- Understanding Key Points of the Follow-Up Phase
- Acquiring the Evidence
- Authenticating, Preserving, and Analyzing Incident Data
- Conducting Post-Incident Activities
- Using Legal, Investigative, and Government Recourses
- Article Series
- References
- Acknowledgments
- About the Author
- Ordering Sun Documents
- Accessing Sun Documentation Online
Conducting Post-Incident Activities
There are other activities to perform following the recovery of an incident that must be supervised by the geo-based security officer and tracked by the organization's worldwide security manager.
Inventory of System Assets
Some customers might not have equipment owned by the incident servicing organization at their sites. However, for those customers who do lease or maintain vendor-owned equipment, an inventory of the servicing vendor organization's system assets should be maintained per site by the customer so that a record is available to the incident response team's organization, if necessary, for examination during an incident investigation. In addition, the enterprise IT department must maintain an inventory of the pertinent LAN, VLAN, WAN, and WLAN systems that are connected with the organization's constituents. The organization's line management and worldwide security team should also monitor these systems.
________
### BRIEF 1:
Write out everything in the post-incident page from "Inventory of System" down to "monitor these systems.", word for word.
### BRIEF 2:
Answer these questions from the post-incident page:
(a) Who must supervise the activities that follow the recovery of an incident?
(b) Who should maintain, per site, an inventory of the servicing vendor organization's system assets?
(c) Which department must keep an inventory of the pertinent LAN, VLAN, WAN, and WLAN systems?
The material that comes next is separate from the post-incident page.

### MATERIAL PROVIDED:
________
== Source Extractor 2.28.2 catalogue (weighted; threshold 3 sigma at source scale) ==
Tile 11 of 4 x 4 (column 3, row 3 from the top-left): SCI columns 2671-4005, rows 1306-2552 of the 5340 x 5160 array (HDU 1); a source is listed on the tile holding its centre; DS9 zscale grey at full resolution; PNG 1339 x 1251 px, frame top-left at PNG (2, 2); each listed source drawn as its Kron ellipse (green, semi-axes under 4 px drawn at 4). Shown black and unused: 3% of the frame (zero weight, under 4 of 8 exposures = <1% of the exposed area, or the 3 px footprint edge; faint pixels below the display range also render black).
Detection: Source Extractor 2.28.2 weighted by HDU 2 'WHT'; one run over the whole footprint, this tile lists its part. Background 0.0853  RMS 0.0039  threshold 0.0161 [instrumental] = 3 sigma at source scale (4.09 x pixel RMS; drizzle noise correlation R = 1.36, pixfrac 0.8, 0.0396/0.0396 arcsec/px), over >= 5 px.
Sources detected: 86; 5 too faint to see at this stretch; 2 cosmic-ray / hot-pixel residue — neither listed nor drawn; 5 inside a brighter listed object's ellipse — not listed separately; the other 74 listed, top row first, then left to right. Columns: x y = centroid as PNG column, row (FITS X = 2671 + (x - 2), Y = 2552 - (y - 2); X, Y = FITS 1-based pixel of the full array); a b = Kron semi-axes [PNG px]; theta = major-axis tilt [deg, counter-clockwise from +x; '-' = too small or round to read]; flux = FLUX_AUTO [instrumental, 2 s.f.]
________
### ANSWER 1:
Inventory of System Assets
Some customers might not have equipment owned by the incident servicing organization at their sites. However, for those customers who do lease or maintain vendor-owned equipment, an inventory of the servicing vendor organization's system assets should be maintained per site by the customer so that a record is available to the incident response team's organization, if necessary, for examination during an incident investigation. In addition, the enterprise IT department must maintain an inventory of the pertinent LAN, VLAN, WAN, and WLAN systems that are connected with the organization's constituents. The organization's line management and worldwide security team should also monitor these systems.

### ANSWER 2:
(a) The geo-based security officer.
(b) The customer.
(c) The enterprise IT department.